The other elements I questioned were the staff and its musical notations. I came to the conclusion that I had learned to read music a certain way. I thought, “what if it’s not the notes that create music, but the spaces between the notes, all those empty spaces?” I applied this idea to my approach to programming sounds, and it led me to minimal sound art, which, in turn, led to a new-found interest in science, quantum physics, the elegant universe, and the tiny world of particle science.

The Process

“Often, my compositions start with a feeling or emotional state. There is a likelihood of finding a certain emotion in a piece, but neither is it guaranteed, nor do I know exactly when or where I will find it. The act of looking for that emotion in of itself will distort the process. Although one might think experimental music allows the artist complete freedom when composing, I feel constrained both by my mental state and the way I build the piece.

“I find an unlikely parallel in quantum theory and composing. The electron that can exist on a different orbital plane can never have its velocity measured or even its exact location known, due to the intimate connection between the particles and waves in the wacky world of subatomic dimensions.” Excerpt from the text on the album Valence LINE_054, February 2012

The focus of my work is replicating as accurately as I can what I hear in my head — an enormous undertaking I thoroughly enjoy that constantly challenges me. As I grew closer to reaching this goal, one problematic issue emerged: the context in which I was presenting my work, be it a live show or an installation. Logically, this new irritant became an ongoing preoccupation, parallel with my work. Concentrating on the context of presentation made it more difficult for me to disseminate my work the way I wanted it be presented in live venues. I also found it difficult to hear artists’ compositions, whose work I love, in contexts that did not do justice to their work.
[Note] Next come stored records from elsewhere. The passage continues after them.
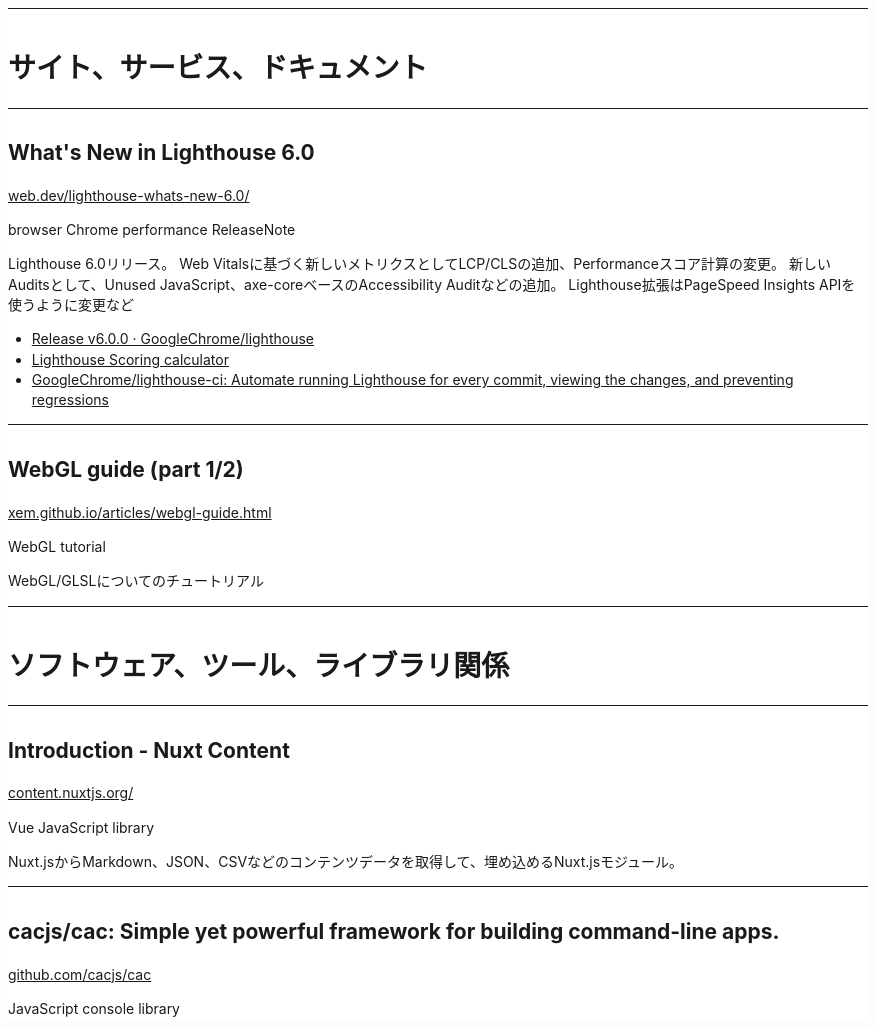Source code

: 
----
<h1 class="site-genre">サイト、サービス、ドキュメント</h1>

----

## What's New in Lighthouse 6.0
[web.dev/lighthouse-whats-new-6.0/](https://web.dev/lighthouse-whats-new-6.0/ "What's New in Lighthouse 6.0")
<p class="jser-tags jser-tag-icon"><span class="jser-tag">browser</span> <span class="jser-tag">Chrome</span> <span class="jser-tag">performance</span> <span class="jser-tag">ReleaseNote</span></p>

Lighthouse 6.0リリース。
Web Vitalsに基づく新しいメトリクスとしてLCP/CLSの追加、Performanceスコア計算の変更。
新しいAuditsとして、Unused JavaScript、axe-coreベースのAccessibility Auditなどの追加。
Lighthouse拡張はPageSpeed Insights APIを使うように変更など

- [Release v6.0.0 · GoogleChrome/lighthouse](https://github.com/GoogleChrome/lighthouse/releases/tag/v6.0.0 "Release v6.0.0 · GoogleChrome/lighthouse")
- [Lighthouse Scoring calculator](https://googlechrome.github.io/lighthouse/scorecalc/ "Lighthouse Scoring calculator")
- [GoogleChrome/lighthouse-ci: Automate running Lighthouse for every commit, viewing the changes, and preventing regressions](https://github.com/GoogleChrome/lighthouse-ci "GoogleChrome/lighthouse-ci: Automate running Lighthouse for every commit, viewing the changes, and preventing regressions")

----

## WebGL guide (part 1/2)
[xem.github.io/articles/webgl-guide.html](https://xem.github.io/articles/webgl-guide.html "WebGL guide (part 1/2)")
<p class="jser-tags jser-tag-icon"><span class="jser-tag">WebGL</span> <span class="jser-tag">tutorial</span></p>

WebGL/GLSLについてのチュートリアル


----
<h1 class="site-genre">ソフトウェア、ツール、ライブラリ関係</h1>

----

## Introduction - Nuxt Content
[content.nuxtjs.org/](https://content.nuxtjs.org/ "Introduction - Nuxt Content")
<p class="jser-tags jser-tag-icon"><span class="jser-tag">Vue</span> <span class="jser-tag">JavaScript</span> <span class="jser-tag">library</span></p>

Nuxt.jsからMarkdown、JSON、CSVなどのコンテンツデータを取得して、埋め込めるNuxt.jsモジュール。


----

## cacjs/cac: Simple yet powerful framework for building command-line apps.
[github.com/cacjs/cac](https://github.com/cacjs/cac "cacjs/cac: Simple yet powerful framework for building command-line apps.")
<p class="jser-tags jser-tag-icon"><span class="jser-tag">JavaScript</span> <span class="jser-tag">console</span> <span class="jser-tag">library</span></p>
The Listening Experience, The Context

I imagined a space where a recumbent position would afford greater physical comfort to the audience, freeing them of physical constraints enabling them to open themselves to listening wholly during a sound art event that could be intellectually demanding. The premise can be expressed thus: if people are physically uncomfortable, they are not in a state “to receive” challenging, minimal sound art; if the audiences are comfortable, they will be more receptive. I created immerson.

Although the principle seems limpid and almost self-evident, articulating this awareness was not. immerson emerged only after lengthy reflection on the listening process of audio art disseminated in public presentation venues. Thus immerson: a dedicated listening environment, focusing on the physical comfort of the audience in a specifically designed space. The premise for immerson is to seek out/explore new perceptions and experiences during the listening process by pushing the concept of “immersion” to its possible limits in order to maximize the experience for the public.
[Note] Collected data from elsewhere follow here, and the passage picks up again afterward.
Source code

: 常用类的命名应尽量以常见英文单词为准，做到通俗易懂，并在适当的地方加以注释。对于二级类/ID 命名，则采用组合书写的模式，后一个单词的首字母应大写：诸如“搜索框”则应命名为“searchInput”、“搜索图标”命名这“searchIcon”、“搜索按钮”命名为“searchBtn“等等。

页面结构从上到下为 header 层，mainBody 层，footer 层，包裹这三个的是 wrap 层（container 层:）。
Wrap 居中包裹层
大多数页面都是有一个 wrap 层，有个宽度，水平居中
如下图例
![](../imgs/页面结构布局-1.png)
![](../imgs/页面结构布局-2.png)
“Between notes and sounds lie rests and silence. I have come to regard these as the most fragile parts of music.”From the sound installation, Entre-Deux, part of the new media exhibit Data/Fields, curated by Richard Chartier in the Washington, DC area, along with Ryoji Ikeda, Mark Fell, Caleb Coppock, and Andy Graydon.
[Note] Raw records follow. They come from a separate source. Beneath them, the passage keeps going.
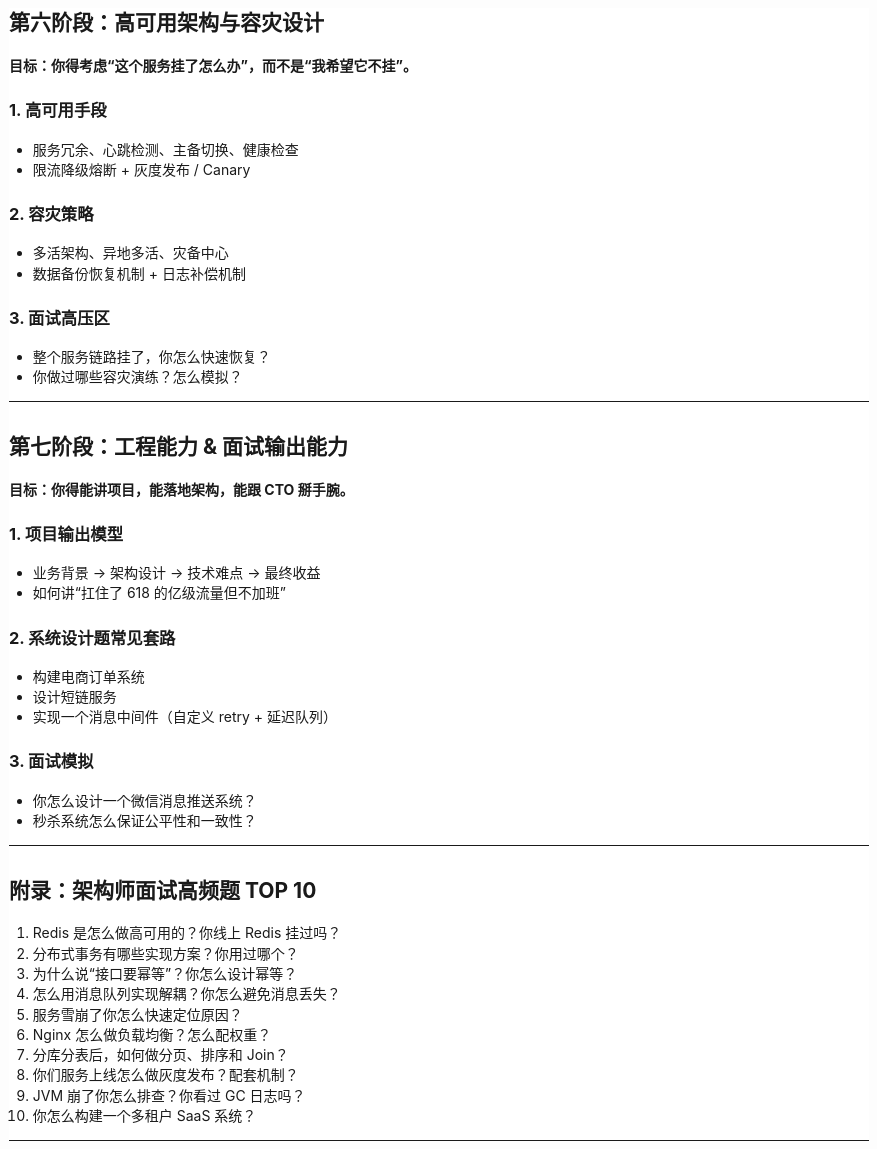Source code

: ## 第六阶段：高可用架构与容灾设计

**目标：你得考虑“这个服务挂了怎么办”，而不是“我希望它不挂”。**

### 1. 高可用手段
- 服务冗余、心跳检测、主备切换、健康检查
- 限流降级熔断 + 灰度发布 / Canary

### 2. 容灾策略
- 多活架构、异地多活、灾备中心
- 数据备份恢复机制 + 日志补偿机制

### 3. 面试高压区
- 整个服务链路挂了，你怎么快速恢复？
- 你做过哪些容灾演练？怎么模拟？

---

## 第七阶段：工程能力 & 面试输出能力

**目标：你得能讲项目，能落地架构，能跟 CTO 掰手腕。**

### 1. 项目输出模型
- 业务背景 → 架构设计 → 技术难点 → 最终收益
- 如何讲“扛住了 618 的亿级流量但不加班”

### 2. 系统设计题常见套路
- 构建电商订单系统
- 设计短链服务
- 实现一个消息中间件（自定义 retry + 延迟队列）

### 3. 面试模拟
- 你怎么设计一个微信消息推送系统？
- 秒杀系统怎么保证公平性和一致性？

---

## 附录：架构师面试高频题 TOP 10

1. Redis 是怎么做高可用的？你线上 Redis 挂过吗？
2. 分布式事务有哪些实现方案？你用过哪个？
3. 为什么说“接口要幂等”？你怎么设计幂等？
4. 怎么用消息队列实现解耦？你怎么避免消息丢失？
5. 服务雪崩了你怎么快速定位原因？
6. Nginx 怎么做负载均衡？怎么配权重？
7. 分库分表后，如何做分页、排序和 Join？
8. 你们服务上线怎么做灰度发布？配套机制？
9. JVM 崩了你怎么排查？你看过 GC 日志吗？
10. 你怎么构建一个多租户 SaaS 系统？

---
Written in 2013 by France Jobin, sound artist founder of immersound, a concert event/philosophy which proposes to create a dedicated listening environment by focusing on the physical comfort of the audience through a specifically designed space. The premise for immersound is to seek out/explore new perceptions and experiences of the listening process by pushing the notion of “immersion” to its possible limits.